Kennecott could be asked to pay new mining tax in Michigan
Michigan assesses severance tax when companies remove natural gas and oil and some state officials say operators of high-grade metallic mines should also be charged for removing minerals from the ground.
In an article published in The Bridge today Jeff Alexander writes that Michigan could raise $400 million in revenue from Kennecott’s UP nickel and copper mine if it charged an 8 percent tax on solid minerals extracted from the ground as Florida does.
“The severance tax would compensate for the loss of state resources,” State Dept. of Environmental Quality Director Dan Wyant told Alexander. “It would be a new source of revenue — the question is how significant a source.”

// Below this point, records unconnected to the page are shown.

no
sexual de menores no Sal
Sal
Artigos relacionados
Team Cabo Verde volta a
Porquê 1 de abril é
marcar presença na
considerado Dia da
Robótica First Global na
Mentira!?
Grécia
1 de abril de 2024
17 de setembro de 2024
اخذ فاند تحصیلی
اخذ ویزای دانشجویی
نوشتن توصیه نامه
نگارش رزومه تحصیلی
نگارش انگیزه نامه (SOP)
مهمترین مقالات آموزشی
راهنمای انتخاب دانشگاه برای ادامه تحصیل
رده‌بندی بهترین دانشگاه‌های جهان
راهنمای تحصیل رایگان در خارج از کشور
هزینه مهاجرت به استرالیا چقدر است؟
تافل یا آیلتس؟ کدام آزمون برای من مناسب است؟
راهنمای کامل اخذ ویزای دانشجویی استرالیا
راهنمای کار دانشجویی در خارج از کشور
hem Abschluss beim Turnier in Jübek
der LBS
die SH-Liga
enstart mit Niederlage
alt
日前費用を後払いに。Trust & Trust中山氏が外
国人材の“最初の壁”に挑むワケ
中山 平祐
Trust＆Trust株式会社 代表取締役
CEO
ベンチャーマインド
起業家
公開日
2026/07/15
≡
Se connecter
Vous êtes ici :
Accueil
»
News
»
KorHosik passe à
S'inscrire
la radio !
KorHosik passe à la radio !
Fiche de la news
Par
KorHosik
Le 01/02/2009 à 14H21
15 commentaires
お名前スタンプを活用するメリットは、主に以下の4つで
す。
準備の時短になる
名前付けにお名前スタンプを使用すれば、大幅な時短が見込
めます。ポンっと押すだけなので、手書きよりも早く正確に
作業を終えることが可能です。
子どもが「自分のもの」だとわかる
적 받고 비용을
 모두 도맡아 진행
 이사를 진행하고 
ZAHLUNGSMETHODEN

Severance taxes differ from local property taxes and royalties that companies pay the state in exchange for permission to remove oil, natural gas and minerals from state land. Severance taxes are assessed on commodities such as oil, natural gas, timber and minerals when those resources are “severed” from the ground. The taxes are designed to offset the loss of taxable resources and provide revenue for public services, such as new roads and police and fire protection, according to the Public Sector Consultants study.
The lack of a severance tax on high-grade metallic mines could leave communities footing the bill for roads and other public services needed to support new mines that could sprout across the U.P.
Last month Kennecott Eagle Minerals began blasting its nickel sulfide mine west of Marquette. The company is a subsidiary of the British/Australian mining company Rio Tinto.